* **Plain-text engineering files**:
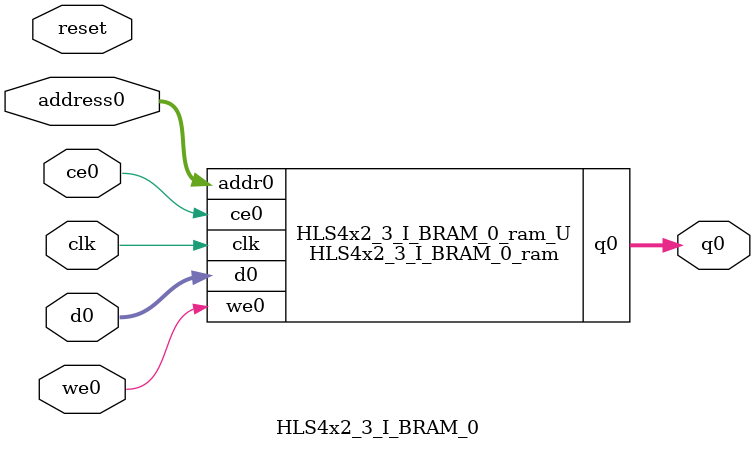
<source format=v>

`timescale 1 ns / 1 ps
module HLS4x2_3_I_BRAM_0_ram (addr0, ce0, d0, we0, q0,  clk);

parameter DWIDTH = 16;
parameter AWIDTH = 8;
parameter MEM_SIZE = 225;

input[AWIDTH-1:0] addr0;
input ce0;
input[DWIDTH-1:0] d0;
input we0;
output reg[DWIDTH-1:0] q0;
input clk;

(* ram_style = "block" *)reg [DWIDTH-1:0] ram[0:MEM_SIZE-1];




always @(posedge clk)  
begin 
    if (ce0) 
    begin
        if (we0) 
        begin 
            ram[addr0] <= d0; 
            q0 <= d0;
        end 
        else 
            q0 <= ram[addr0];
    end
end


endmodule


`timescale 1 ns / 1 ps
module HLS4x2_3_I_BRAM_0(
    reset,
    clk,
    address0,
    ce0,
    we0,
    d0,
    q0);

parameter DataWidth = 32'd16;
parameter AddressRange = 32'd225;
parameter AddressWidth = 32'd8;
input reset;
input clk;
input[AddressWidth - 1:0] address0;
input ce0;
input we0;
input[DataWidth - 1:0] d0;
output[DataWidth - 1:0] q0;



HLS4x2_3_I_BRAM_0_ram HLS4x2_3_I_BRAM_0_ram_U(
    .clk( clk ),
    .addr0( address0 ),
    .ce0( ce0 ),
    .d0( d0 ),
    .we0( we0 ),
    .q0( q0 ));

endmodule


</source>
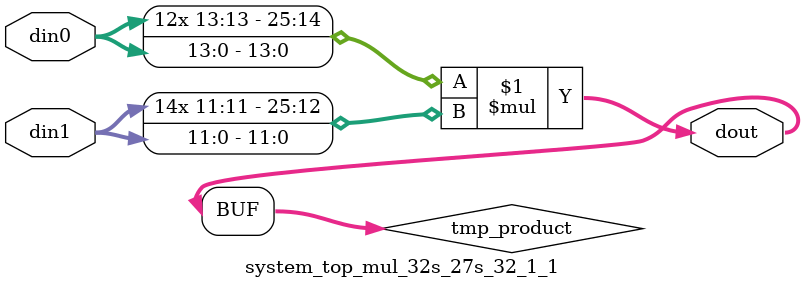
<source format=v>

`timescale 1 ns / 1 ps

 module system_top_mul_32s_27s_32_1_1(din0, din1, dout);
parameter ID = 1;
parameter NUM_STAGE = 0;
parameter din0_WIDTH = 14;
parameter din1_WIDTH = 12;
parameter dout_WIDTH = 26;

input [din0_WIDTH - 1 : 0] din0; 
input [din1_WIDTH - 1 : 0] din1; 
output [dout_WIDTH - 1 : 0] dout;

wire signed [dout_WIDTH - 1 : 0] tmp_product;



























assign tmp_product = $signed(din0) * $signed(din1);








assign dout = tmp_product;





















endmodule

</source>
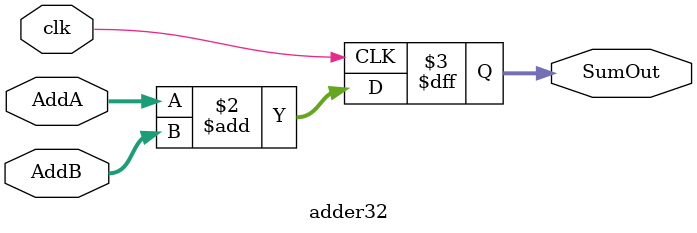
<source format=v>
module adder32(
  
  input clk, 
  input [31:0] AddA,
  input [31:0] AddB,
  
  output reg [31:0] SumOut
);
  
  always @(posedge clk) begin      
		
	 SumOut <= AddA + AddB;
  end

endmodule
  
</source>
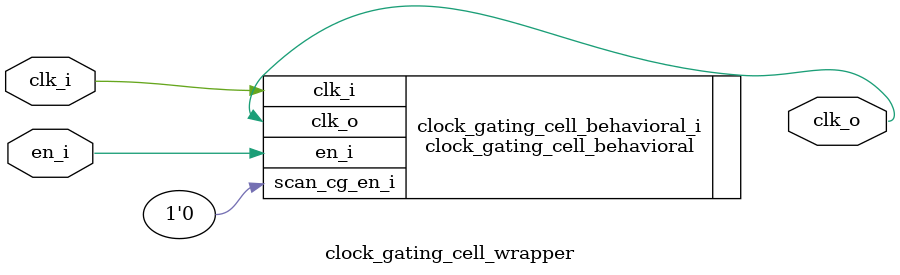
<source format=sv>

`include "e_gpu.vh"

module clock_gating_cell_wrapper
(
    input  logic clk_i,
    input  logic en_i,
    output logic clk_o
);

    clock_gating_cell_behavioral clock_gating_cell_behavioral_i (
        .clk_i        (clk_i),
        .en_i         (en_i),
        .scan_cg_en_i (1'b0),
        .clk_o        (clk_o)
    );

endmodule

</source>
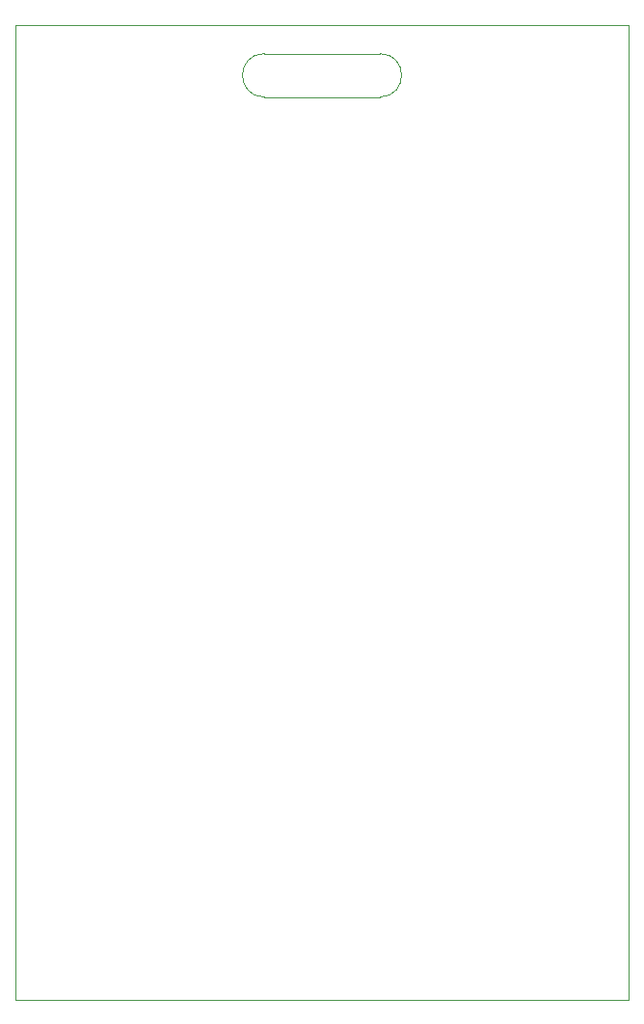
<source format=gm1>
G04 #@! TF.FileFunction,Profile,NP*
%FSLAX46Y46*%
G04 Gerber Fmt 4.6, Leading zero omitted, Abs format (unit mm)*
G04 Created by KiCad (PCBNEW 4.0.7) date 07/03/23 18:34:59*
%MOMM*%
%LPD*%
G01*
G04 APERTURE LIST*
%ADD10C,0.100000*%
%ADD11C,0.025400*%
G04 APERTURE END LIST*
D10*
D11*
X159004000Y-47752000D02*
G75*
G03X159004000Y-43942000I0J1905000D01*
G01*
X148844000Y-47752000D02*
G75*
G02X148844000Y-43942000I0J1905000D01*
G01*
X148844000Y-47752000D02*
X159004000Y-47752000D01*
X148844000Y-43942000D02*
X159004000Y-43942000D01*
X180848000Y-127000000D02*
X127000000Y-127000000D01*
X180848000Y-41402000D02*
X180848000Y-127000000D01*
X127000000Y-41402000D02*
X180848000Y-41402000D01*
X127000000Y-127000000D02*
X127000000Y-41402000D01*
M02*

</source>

* **Exercise brief**:
Exactly and only the lines from the one containing "G04 Created by" to the end of the entries above are to be written out.

* **Solved exercise**:
G04 Created by KiCad (PCBNEW 4.0.7) date 07/03/23 18:34:59*
%MOMM*%
%LPD*%
G01*
G04 APERTURE LIST*
%ADD10C,0.100000*%
%ADD11C,0.025400*%
G04 APERTURE END LIST*
D10*
D11*
X159004000Y-47752000D02*
G75*
G03X159004000Y-43942000I0J1905000D01*
G01*
X148844000Y-47752000D02*
G75*
G02X148844000Y-43942000I0J1905000D01*
G01*
X148844000Y-47752000D02*
X159004000Y-47752000D01*
X148844000Y-43942000D02*
X159004000Y-43942000D01*
X180848000Y-127000000D02*
X127000000Y-127000000D01*
X180848000Y-41402000D02*
X180848000Y-127000000D01*
X127000000Y-41402000D02*
X180848000Y-41402000D01*
X127000000Y-127000000D02*
X127000000Y-41402000D01*
M02*

</source>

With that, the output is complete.